L’éditeur installé dans la banlieue de Lille devait passer sous pavillon américain après que le fonds Catalyst ait investi en juin 2019 quelque 70 millions de dollars dans l’entreprise. Mais crise sanitaire et procédure judiciaire obligent, l’investisseur se retire. 

En juin 2019, Vade Secure annonçait avoir signé un accord d’investissement avec le fonds américain General Catalyst. Ce dernier devait injecter 70 millions d’euros dans le spécialiste français de la sécurité des e-mails, faisant passer l’entreprise lilloise sous pavillon américain, avec un nouveau président en la personne de Stephan Dietrich, co-fondateur de Neolane. 

L’éditeur comptait sur cet investissement pour renforcer sa présence aux États-Unis, où il dispose déjà de bureaux. Mais l’opération est aujourd’hui remise en cause et Vade Secure se voit privé des fonds de Catalyst. L’investisseur a préféré retirer ses billes compte tenu des difficultés rencontrées par Vade Secure aux États-Unis et de la crise sanitaire qui a fragilisé les PME américaines, coeur de cible outre-Atlantique de l’éditeur. 

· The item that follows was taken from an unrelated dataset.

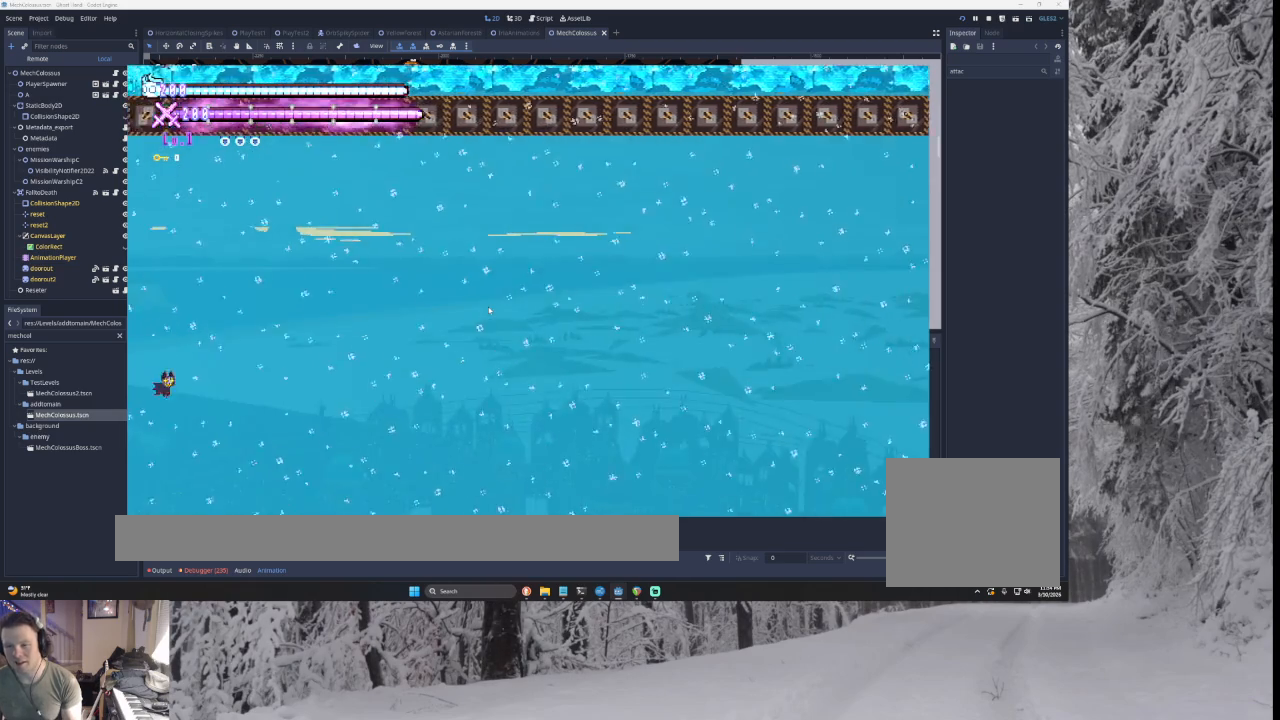
{"buttons": ["CROSS", "TRIANGLE"], "left_stick": "center", "right_stick": "center", "events": []}
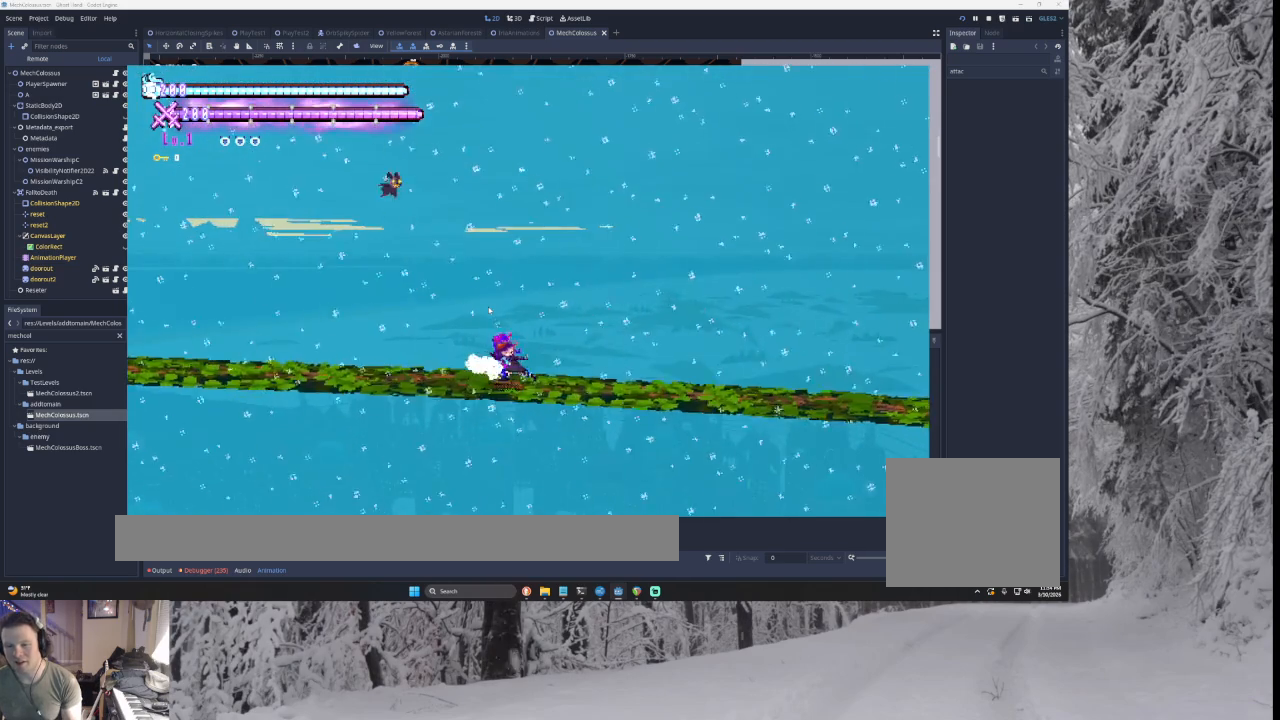
{"buttons": ["CROSS"], "left_stick": "center", "right_stick": "center", "events": [[167, "TRIANGLE", "up"]]}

En effet, selon Les Echos, l’entreprise française a refusé la demande de Catalyst d’un nouveau report de la date de clôture de l’opération. Le fonds, se considérant dans l’impossibilité de mettre en oeuvre ses projets, a annulé son investissement. Vade Secure a néanmoins réussi à sécuriser 10 millions d’euros par le biais d’un prêt garanti par l’Etat, et 5 millions supplémentaires grâce à l’un de ses clients japonais. 

Une plainte de Proofpoint

On est cependant bien loin des 70 millions annoncés et Vade Secure n’est pas au bout de ses déboires de l’autre côté de l’Atlantique. Il est en effet poursuivi en justice par son principal concurrent, ProofPoint. L’éditeur américain reproche au Français un vol de secrets industriels et commerciaux. “Nous avions embauché un peu plus de deux ans auparavant comme CTO un ancien salarié d’une société rachetée par Proofpoint. Et nous étions poursuivis pour simple suspicion d’appropriation de secret d’affaire” explique aux Echos le PDG de Vade Secure, Georges Lotigier. 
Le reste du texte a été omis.